Buckwheat is a pseudo cereal mainly produced in high altitude terrains due to its superior climate resistance. It is one of the most popular pseudo millets in India and is often used during the fasting period of the Navratri’s in India It is a crop suitable for cultivation in marginal lands and yields harvests in a short time. Commonly cultivated in the Himalayan region, it supports the livelihood of the hilly population.

Locally referred to as “Kuttu” and scientifically known as Fagopyrum esculentum Moench (Buckwheat) is a native of Central Asia and cultivated in China and other Eastern countries. Buckwheat presents immense nutraceutical benefits ranging from carrying nutritionally balanced amino acid composition of protein and its high levels of antioxidant content. Its recent popularity emerges from its gluten free nature and high fiber content.

Nutritional composition of buckwheat per 100g (USDA)

Energy333 kcals
Protein13.3 g
Fat2.2 g
Fiber2.2 g
Calcium67 mg
Iron2 mg

Energy: Buckwheat is a high energy pseudo millet that is known for its high content of resistant starch resulting in low glycemic response by the body. It is essentially consumed for its fiber and efficient nutrient profile managing blood sugar, preventing the risk of heart disease and aiding weight loss. Being a rich source of soluble fibre, buckwheat is diabetes-friendly and lowers blood pressure. This millet contains rutin, a bioflavonoid known to control hypertension. Kuttu is also beneficial for good cardiovascular health.

Protein: Buckwheat is the richest source of proteins among many cereals and millets. It has a protein content of 13.3g per 100g. Its amino acid profile is rich in lysine that is deficient in most cereals. These amino acids are known to have cholesterol lowering properties in the blood serum.

Fat: Buckwheat contains much lower fat contents as compared to wheat and rice. They are rich in essentially poly unsaturated essential fatty acids such as linoleic acid that have serum cholesterol lowering properties and are deemed as healthy fats. They are also rich sources of polyphenol compounds.
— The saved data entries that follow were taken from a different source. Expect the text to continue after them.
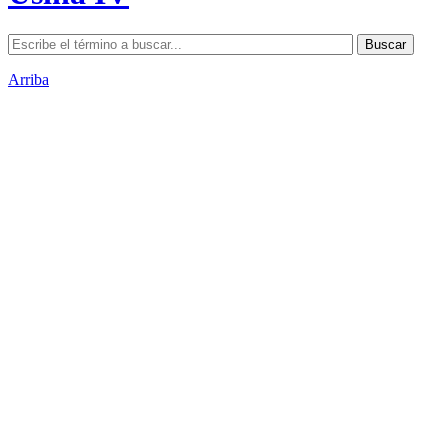
Arriba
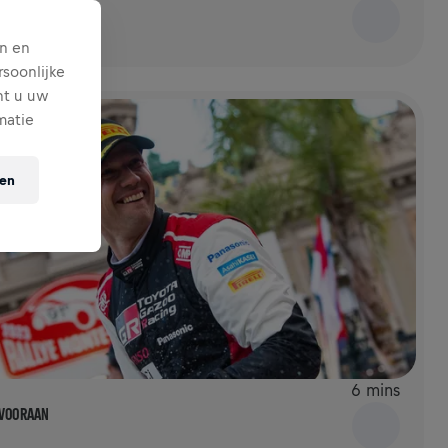
N BOOST
n en
soonlijke
nt u uw
matie
ten
6 mins
 VOORAAN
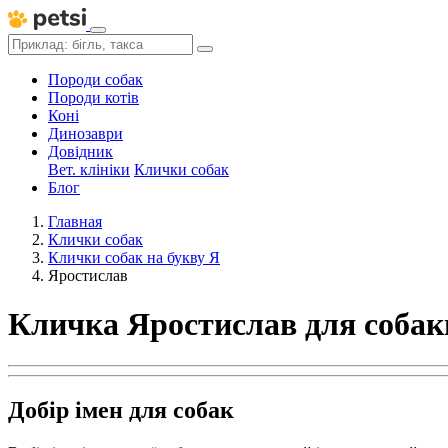
Породи собак
Породи котів
Коні
Динозаври
Довідник
Вет. клініки
Клички собак
Блог
Главная
Клички собак
Клички собак на букву Я
Яростислав
Кличка Яростислав для собак
Добір імен для собак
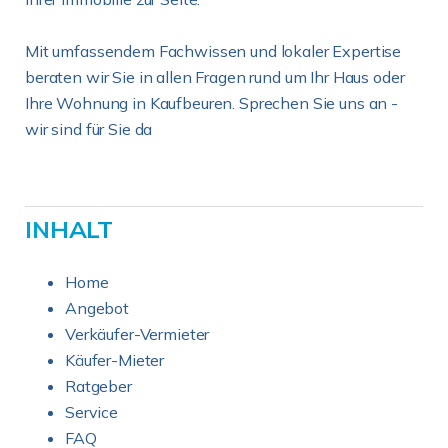
Mit umfassendem Fachwissen und lokaler Expertise
beraten wir Sie in allen Fragen rund um Ihr Haus oder
Ihre Wohnung in Kaufbeuren. Sprechen Sie uns an -
wir sind für Sie da
INHALT
Home
Angebot
Verkäufer-Vermieter
Käufer-Mieter
Ratgeber
Service
FAQ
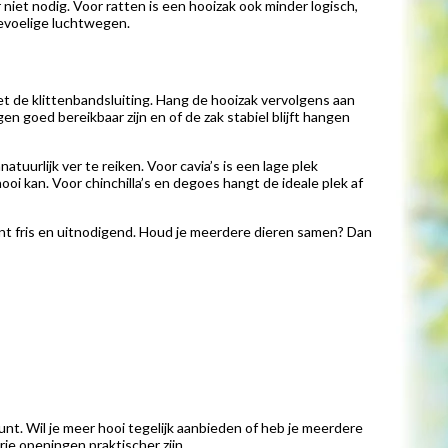
 niet nodig. Voor ratten is een hooizak ook minder logisch,
 gevoelige luchtwegen.
t de klittenbandsluiting. Hang de hooizak vervolgens aan
n goed bereikbaar zijn en of de zak stabiel blijft hangen
uurlijk ver te reiken. Voor cavia’s is een lage plek
ooi kan. Voor chinchilla’s en degoes hangt de ideale plek af
ipunt fris en uitnodigend. Houd je meerdere dieren samen? Dan
unt. Wil je meer hooi tegelijk aanbieden of heb je meerdere
rie openingen praktischer zijn.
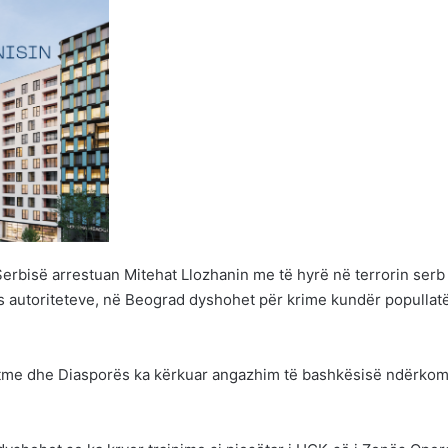
 Serbisë arrestuan Mitehat Llozhanin me të hyrë në terrorin serb
pas autoriteteve, në Beograd dyshohet për krime kundër popullat
htme dhe Diasporës ka kërkuar angazhim të bashkësisë ndërko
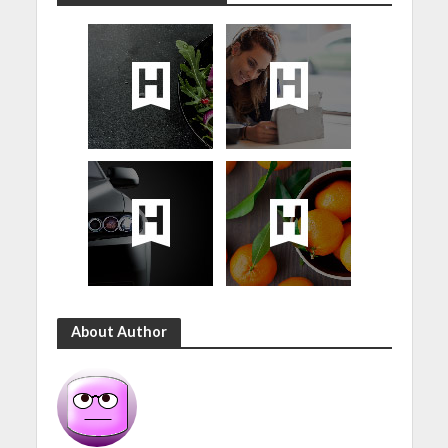
About Author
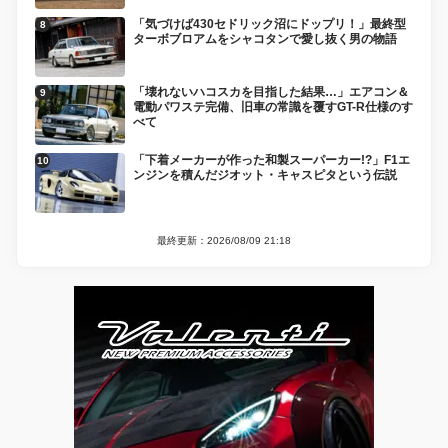
「気づけば430セドリック沼にドップリ！」最終型
ターボブロアムをシャコタンで愛し抜く男の物語
「壊れないハコスカを目指した結果…」エアコン＆
電動パワステ完備、旧車の常識を覆すGT-R仕様のす
べて
「下着メーカーが作った和製スーパーカー!?」F1エ
ンジンを積んだジオット・キャスピタという伝説
最終更新：2026/08/09 21:18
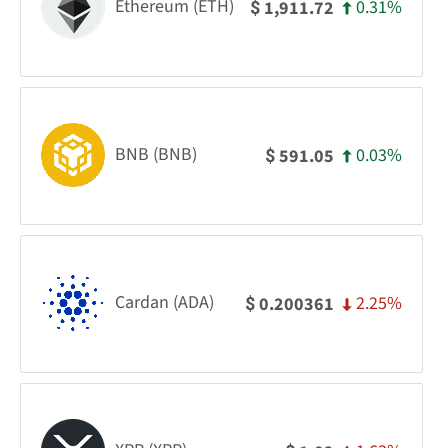
Ethereum (ETH)
0.31%
1,911.72
$
BNB (BNB)
0.03%
591.05
$
Cardan (ADA)
2.25%
0.200361
$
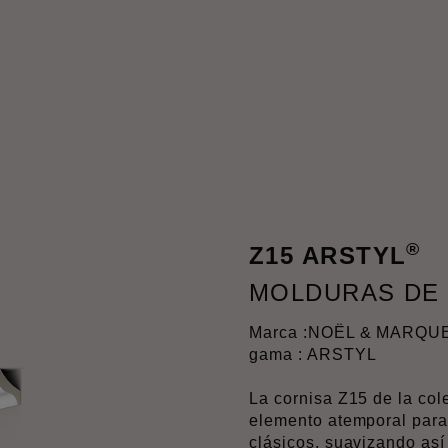
®
Z15 ARSTYL
MOLDURAS DE
Marca :
NOËL & MARQU
gama : ARSTYL
La cornisa Z15 de la c
elemento atemporal para 
clásicos, suavizando así 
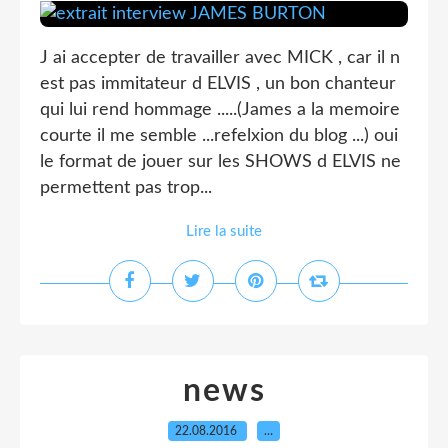
J ai accepter de travailler avec MICK , car il n
est pas immitateur d ELVIS , un bon chanteur
qui lui rend hommage .....(James a la memoire
courte il me semble ...refelxion du blog ...) oui
le format de jouer sur les SHOWS d ELVIS ne
permettent pas trop...
Lire la suite
news
22.08.2016
…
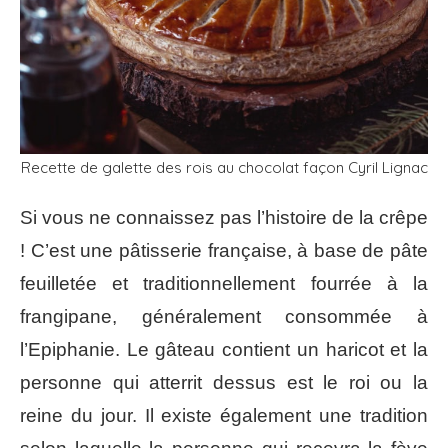
Recette de galette des rois au chocolat façon Cyril Lignac
Si vous ne connaissez pas l’histoire de la crêpe
! C’est une pâtisserie française, à base de pâte
feuilletée et traditionnellement fourrée à la
frangipane, généralement consommée à
l’Epiphanie. Le gâteau contient un haricot et la
personne qui atterrit dessus est le roi ou la
reine du jour. Il existe également une tradition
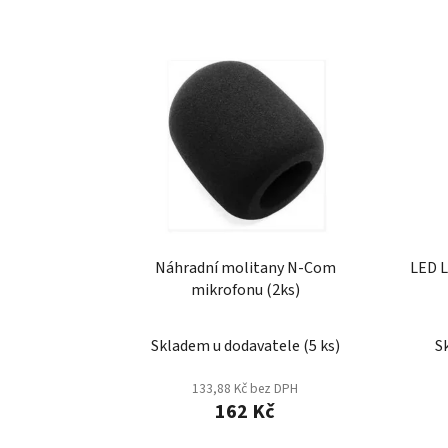
V
ý
p
i
s
p
r
o
d
u
LED L
Náhradní molitany N-Com
mikrofonu (2ks)
k
t
ů
S
Skladem u dodavatele
(
5 ks
)
133,88 Kč bez DPH
162 Kč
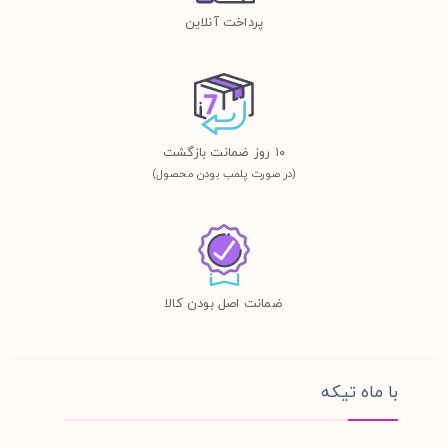
پرداخت آنلاین
١٠ روز ضمانت بازگشت
(در صورت پلمب بودن محصول)
ضمانت اصل بودن کالا
با ماه تیکه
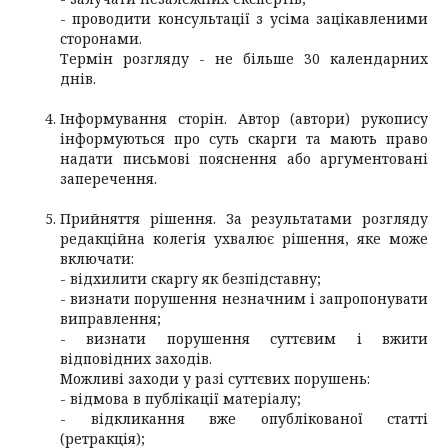
- проводити консультації з усіма зацікавленими
сторонами.
Термін розгляду - не більше 30 календарних
днів.
Інформування сторін. Автор (автори) рукопису
інформуються про суть скарги та мають право
надати письмові пояснення або аргументовані
заперечення.
Прийняття рішення. За результатами розгляду
редакційна колегія ухвалює рішення, яке може
включати:
- відхилити скаргу як безпідставну;
- визнати порушення незначним і запропонувати
виправлення;
- визнати порушення суттєвим і вжити
відповідних заходів.
Можливі заходи у разі суттєвих порушень:
- відмова в публікації матеріалу;
- відкликання вже опублікованої статті
(ретракція);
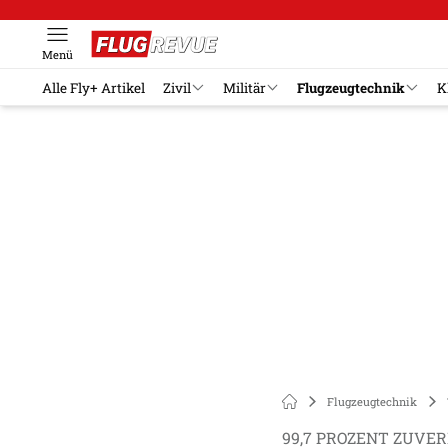
Menü
Alle Fly+ Artikel
Zivil
Militär
Flugzeugtechnik
K
Flugzeugtechnik
99,7 PROZENT ZUVER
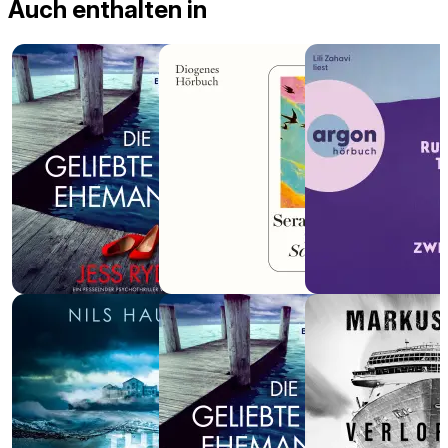
Auch enthalten in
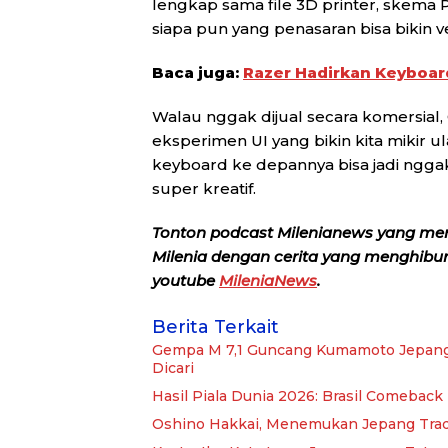
lengkap sama file 3D printer, skema 
siapa pun yang penasaran bisa bikin v
Baca juga:
Razer Hadirkan Keyboar
Walau nggak dijual secara komersial, G
eksperimen UI yang bikin kita mikir ul
keyboard ke depannya bisa jadi nggak
super kreatif.
Tonton podcast Milenianews yang me
Milenia dengan cerita yang menghibur, 
youtube
MileniaNews
.
Berita Terkait
Gempa M 7,1 Guncang Kumamoto Jepang
Dicari
Hasil Piala Dunia 2026: Brasil Comeback 
Oshino Hakkai, Menemukan Jepang Tradis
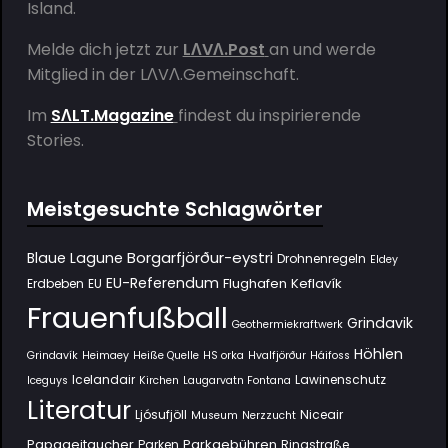
Island.
Melde dich jetzt zur
LΛVΛ.Post
an und werde
Mitglied in der
LΛVΛ.Gemeinschaft
.
Im
SΛLT.Magazine
findest du inspirierende
Stories.
Meistgesuchte Schlagwörter
Borgarfjörður-eystri
Blaue Lagune
Drohnenregeln
Eldey
EU-Referendum
Flughafen Keflavík
Erdbeben
EU
Frauenfußball
Grindavik
Geothermiekraftwerk
Höhlen
Grindavík
Heimaey
Heiße Quelle
HS orka
Hvalfjörður
Háifoss
Icelandair
Lawinenschutz
Iceguys
Kirchen
Laugarvatn Fontana
Literatur
Ljósufjöll
Niceair
Museum
Nerzzucht
Papageitaucher
Parkgebühren
Parken
Ringstraße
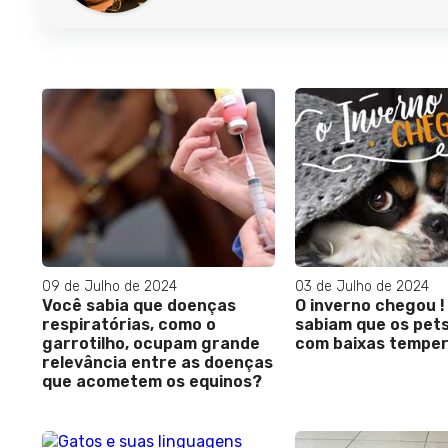
09 de Julho de 2024
03 de Julho de 2024
Você sabia que doenças
O inverno chegou !
respiratórias, como o
sabiam que os pet
garrotilho, ocupam grande
com baixas tempe
relevância entre as doenças
que acometem os equinos?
Vitamins and minerals: Buckwheat contains high significant amount of minerals including potassium, magnesium and phosphorous. This pseudo cereal is known for its high bioavailability of copper, zinc and manganese. Vitamins including B vitamins, vitamin K, Vitamin C and vitamin E in comparison to regularly consumed cereals. Studies have shown better micronutrient bioavailability on germination or fermentation of buckwheat seeds.

Apart from these major nutrient’s buckwheat contains a panel of antioxidants including flavonoids that play a crucial role in lowering blood pressure, maintaining a good lipid profile by increasing high density lipoproteins and lowering low density lipoproteins, thus improving cardiovascular wellbeing. They possess anti-inflammatory properties and helps in protecting against childhood asthama. Magnesium present in this pseudo millet has the ability to control high blood pressure by relaxing blood vessels. A rich panel of macro and micro nutrients in this pseudo cereal are also helpful in giving satiety and aiding in weight management. Buckwheat is generally ground into a fine powder to make bread, puris and cheelas.